The clips are the meat here, often isolating the single weird or memorable moment out of a 90-minute schlock feature (as Pete Tombs remarks about the over-the-top nuns-n-guns massacre finale of Cleopatra Wong, “if all of the movie had been like that, it would be some kind of a masterpiece.”) In Machete Maidens the viewer gets the distilled essence of what made these flipped out, depraved movies unforgettable. Flaming braziers stuck between a nude woman’s legs! Bat boys gliding through jungle canopies! Topless ladies strapped to tables and menaced with cobras! Three foot nine kickboxing secret agents! And yes, machete maidens! Your reaction to the doc depends on your level of exploitation sophistication. It could serve as a fond trip down memory lane, or a giddy introduction to a new world of malarial movie madness. And if you favor the art-house over grindhouse, it’s the ultimate cinematic guilty pleasure: all the blood, beasts and breasts with just a taste of the monotonous plots, horrid acting and vapid dialogue.

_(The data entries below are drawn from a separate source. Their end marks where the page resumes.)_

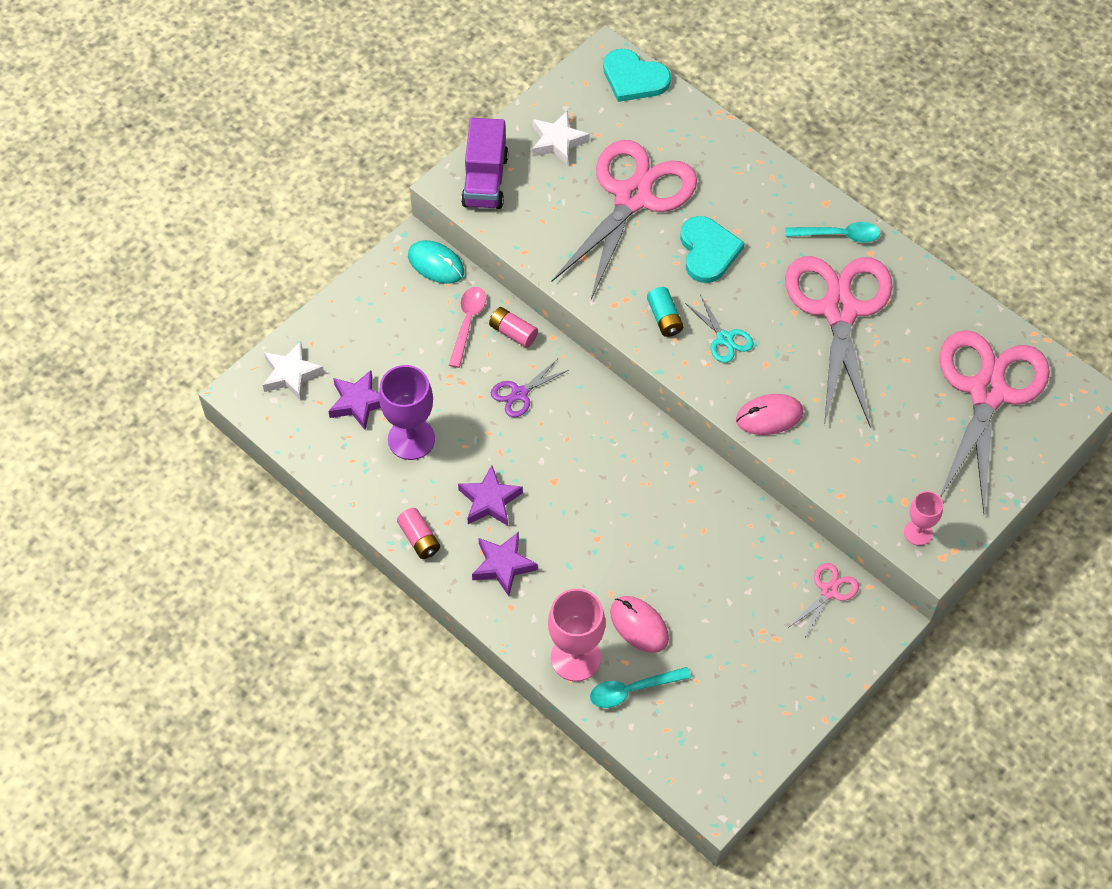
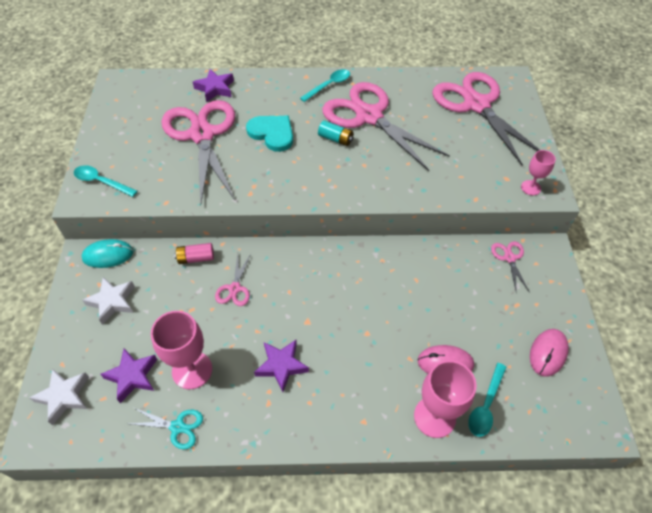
camera: 45 degrees left, 5 degrees down
(411, 439) = (192, 370): purple goblet -> pink goblet
(419, 539) = (261, 430): pink battery -> none
(468, 323) = (162, 273): pink spoon -> none
(485, 181) = (101, 182): purple truck -> turquoise spoon
(503, 565) = (331, 399): purple star -> purple star (215, 88)
(519, 393) = (234, 288): purple scissors -> pink scissors
(557, 142) = (128, 135): white star -> white star (112, 302)
(634, 78) = (142, 82): turquoise heart -> none
(664, 318) = (286, 180): turquoise battery -> turquoise battery (335, 139)
(724, 338) = (329, 168): turquoise scissors -> turquoise scissors (177, 427)
(769, 416) = (396, 188): pink mouse -> pink mouse (548, 353)

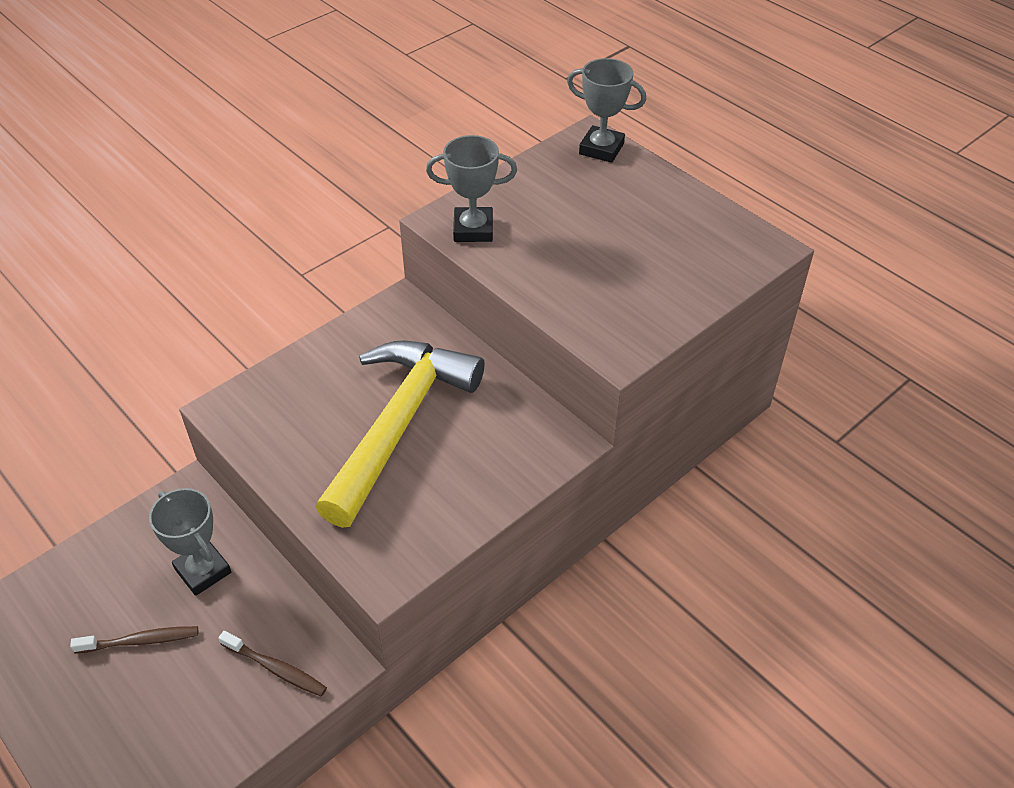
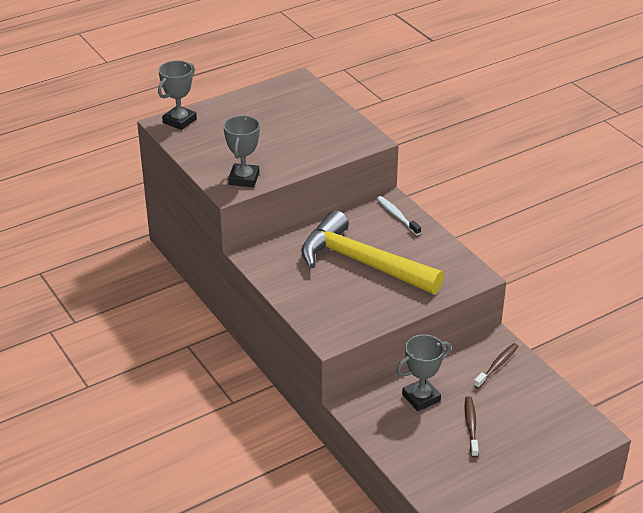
camera: 80 degrees left, 10 degrees down
(528, 455) = (397, 216): none -> white toothbrush

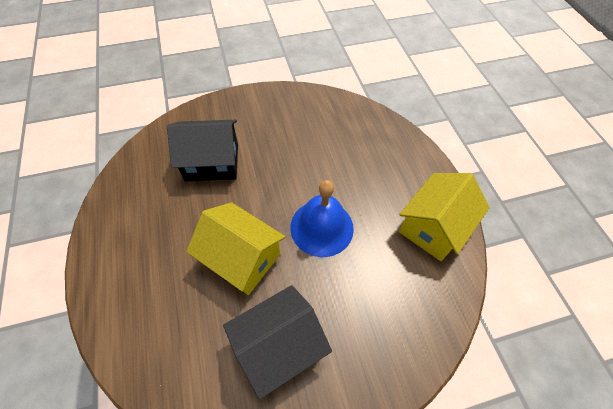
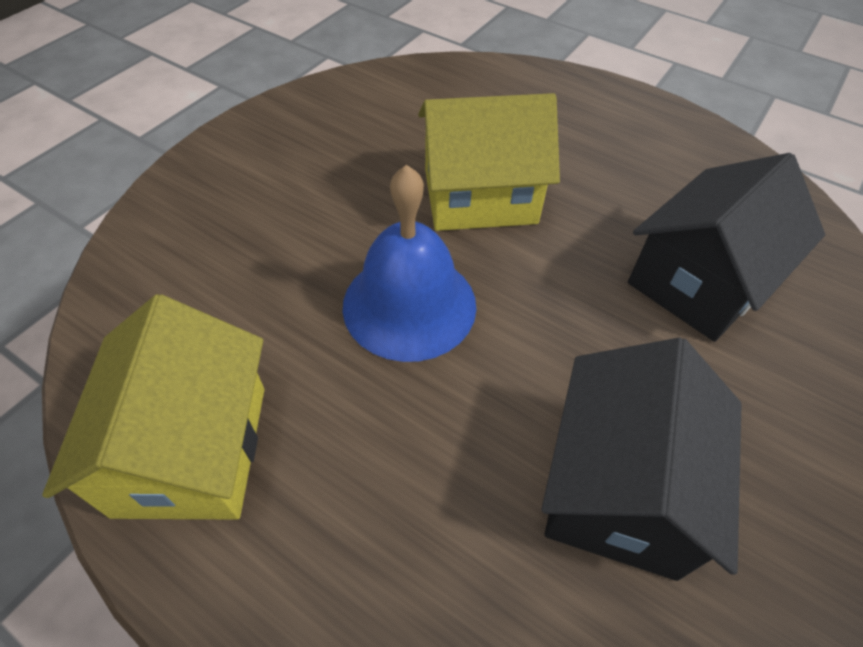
camera: 140 degrees right, 5 degrees down
(278, 345) = (340, 153): black house -> black house (620, 488)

And it’s all worthy of your time because it’s a slice of movie history. There’s even a discussion of the feminist ramifications of plots wherein the leading ladies get degraded, abused and exposed by men, then turn into avenging bitch heroines who grab automatic weapons and mow down their tormentors. Wherever you’re coming from, you’re likely to enjoy your brief tour of the exploitation jungle. It’s a nice place to visit, even if you’re happy to return to civilized filmmaking when it’s all over.
The Golden Age of the Exploitation Film may be long passed, but we’re living in the Golden Age of the Exploitation Film Documentary right now. First came Mark Hartley’s Australian exploitation exposé Not Quite Hollywood: The Wild, Untold Story of Ozploitation! In true exploitation fashion, Ozploitation‘s unexpected success kicked off a host of imitators, including releases just this year of Nightmares in Red White and Blue, American Grindhouse, and Trailers From Hell, Vol 2. If you watch more than one of these, you’ll notice a familiar gang of talking heads turning up over and over: Corman, Dante, Landis. Here, writer and film historian Pete Tombs, who began exploring and cataloging world cinema oddities back in the VHS era, is a most welcome addition to the usual crew. In fact, Machete Maidens Unleashed! plays almost like a film adaptation of his chapter “Shoe Queen of Blood Island” from his seminal 1997 tome “Mondo Macabro : Weird & Wonderful Cinema Around the World.” (Another 366 fave scribe—Danny Peary, inventor of the term “cult movie”—also makes a brief appearance).